Exercise prompt
Each record must appear in the answer exactly as it does in the data.

Saved data entries
---*---
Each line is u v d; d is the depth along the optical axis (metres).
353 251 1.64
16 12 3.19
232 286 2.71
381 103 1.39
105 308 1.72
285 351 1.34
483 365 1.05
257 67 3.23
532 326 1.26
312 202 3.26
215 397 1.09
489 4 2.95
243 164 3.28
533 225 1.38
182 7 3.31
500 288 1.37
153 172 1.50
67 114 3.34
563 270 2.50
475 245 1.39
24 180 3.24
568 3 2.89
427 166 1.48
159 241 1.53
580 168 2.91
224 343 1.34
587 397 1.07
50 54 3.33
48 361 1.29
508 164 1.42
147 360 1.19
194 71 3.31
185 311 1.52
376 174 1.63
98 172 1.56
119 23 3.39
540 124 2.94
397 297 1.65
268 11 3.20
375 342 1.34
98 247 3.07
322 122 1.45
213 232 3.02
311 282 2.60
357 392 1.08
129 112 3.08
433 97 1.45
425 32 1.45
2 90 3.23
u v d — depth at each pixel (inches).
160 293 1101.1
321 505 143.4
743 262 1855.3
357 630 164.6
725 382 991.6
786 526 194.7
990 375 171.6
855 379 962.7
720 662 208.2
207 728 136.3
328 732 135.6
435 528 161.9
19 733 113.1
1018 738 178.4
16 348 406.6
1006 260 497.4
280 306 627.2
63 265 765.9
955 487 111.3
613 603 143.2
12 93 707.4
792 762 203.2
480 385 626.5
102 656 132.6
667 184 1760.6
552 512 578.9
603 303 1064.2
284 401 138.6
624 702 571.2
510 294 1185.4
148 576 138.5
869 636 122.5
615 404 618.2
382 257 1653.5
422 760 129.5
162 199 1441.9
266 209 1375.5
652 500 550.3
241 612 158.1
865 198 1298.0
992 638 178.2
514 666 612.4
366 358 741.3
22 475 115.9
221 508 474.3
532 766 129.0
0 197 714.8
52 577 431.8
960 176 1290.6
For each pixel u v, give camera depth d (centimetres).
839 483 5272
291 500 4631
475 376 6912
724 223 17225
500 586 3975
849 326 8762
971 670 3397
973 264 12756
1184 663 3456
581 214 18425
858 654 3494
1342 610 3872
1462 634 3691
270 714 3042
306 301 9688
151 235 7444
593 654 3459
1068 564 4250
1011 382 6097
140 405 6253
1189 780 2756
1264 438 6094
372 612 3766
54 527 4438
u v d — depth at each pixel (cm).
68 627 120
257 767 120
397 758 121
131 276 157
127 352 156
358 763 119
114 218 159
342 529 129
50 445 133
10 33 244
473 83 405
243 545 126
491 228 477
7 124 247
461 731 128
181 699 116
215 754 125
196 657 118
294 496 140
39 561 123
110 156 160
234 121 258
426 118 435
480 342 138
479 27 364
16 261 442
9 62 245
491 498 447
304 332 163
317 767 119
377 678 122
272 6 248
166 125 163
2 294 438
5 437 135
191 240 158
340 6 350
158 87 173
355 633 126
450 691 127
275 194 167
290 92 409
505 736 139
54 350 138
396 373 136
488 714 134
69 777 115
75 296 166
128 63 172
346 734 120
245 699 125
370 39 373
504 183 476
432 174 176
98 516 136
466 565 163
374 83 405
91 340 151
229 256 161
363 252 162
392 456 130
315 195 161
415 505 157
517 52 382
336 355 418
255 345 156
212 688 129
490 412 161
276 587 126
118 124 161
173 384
---*---
Written solution
Each line is u v d; d is the depth along the optical axis (metres).
353 251 1.64
16 12 3.19
232 286 2.71
381 103 1.39
105 308 1.72
285 351 1.34
483 365 1.05
257 67 3.23
532 326 1.26
312 202 3.26
215 397 1.09
489 4 2.95
243 164 3.28
533 225 1.38
182 7 3.31
500 288 1.37
153 172 1.50
67 114 3.34
563 270 2.50
475 245 1.39
24 180 3.24
568 3 2.89
427 166 1.48
159 241 1.53
580 168 2.91
224 343 1.34
587 397 1.07
50 54 3.33
48 361 1.29
508 164 1.42
147 360 1.19
194 71 3.31
185 311 1.52
376 174 1.63
98 172 1.56
119 23 3.39
540 124 2.94
397 297 1.65
268 11 3.20
375 342 1.34
98 247 3.07
322 122 1.45
213 232 3.02
311 282 2.60
357 392 1.08
129 112 3.08
433 97 1.45
425 32 1.45
2 90 3.23
u v d — depth at each pixel (inches).
160 293 1101.1
321 505 143.4
743 262 1855.3
357 630 164.6
725 382 991.6
786 526 194.7
990 375 171.6
855 379 962.7
720 662 208.2
207 728 136.3
328 732 135.6
435 528 161.9
19 733 113.1
1018 738 178.4
16 348 406.6
1006 260 497.4
280 306 627.2
63 265 765.9
955 487 111.3
613 603 143.2
12 93 707.4
792 762 203.2
480 385 626.5
102 656 132.6
667 184 1760.6
552 512 578.9
603 303 1064.2
284 401 138.6
624 702 571.2
510 294 1185.4
148 576 138.5
869 636 122.5
615 404 618.2
382 257 1653.5
422 760 129.5
162 199 1441.9
266 209 1375.5
652 500 550.3
241 612 158.1
865 198 1298.0
992 638 178.2
514 666 612.4
366 358 741.3
22 475 115.9
221 508 474.3
532 766 129.0
0 197 714.8
52 577 431.8
960 176 1290.6
For each pixel u v, give camera depth d (centimetres).
839 483 5272
291 500 4631
475 376 6912
724 223 17225
500 586 3975
849 326 8762
971 670 3397
973 264 12756
1184 663 3456
581 214 18425
858 654 3494
1342 610 3872
1462 634 3691
270 714 3042
306 301 9688
151 235 7444
593 654 3459
1068 564 4250
1011 382 6097
140 405 6253
1189 780 2756
1264 438 6094
372 612 3766
54 527 4438
u v d — depth at each pixel (cm).
68 627 120
257 767 120
397 758 121
131 276 157
127 352 156
358 763 119
114 218 159
342 529 129
50 445 133
10 33 244
473 83 405
243 545 126
491 228 477
7 124 247
461 731 128
181 699 116
215 754 125
196 657 118
294 496 140
39 561 123
110 156 160
234 121 258
426 118 435
480 342 138
479 27 364
16 261 442
9 62 245
491 498 447
304 332 163
317 767 119
377 678 122
272 6 248
166 125 163
2 294 438
5 437 135
191 240 158
340 6 350
158 87 173
355 633 126
450 691 127
275 194 167
290 92 409
505 736 139
54 350 138
396 373 136
488 714 134
69 777 115
75 296 166
128 63 172
346 734 120
245 699 125
370 39 373
504 183 476
432 174 176
98 516 136
466 565 163
374 83 405
91 340 151
229 256 161
363 252 162
392 456 130
315 195 161
415 505 157
517 52 382
336 355 418
255 345 156
212 688 129
490 412 161
276 587 126
118 124 161
173 384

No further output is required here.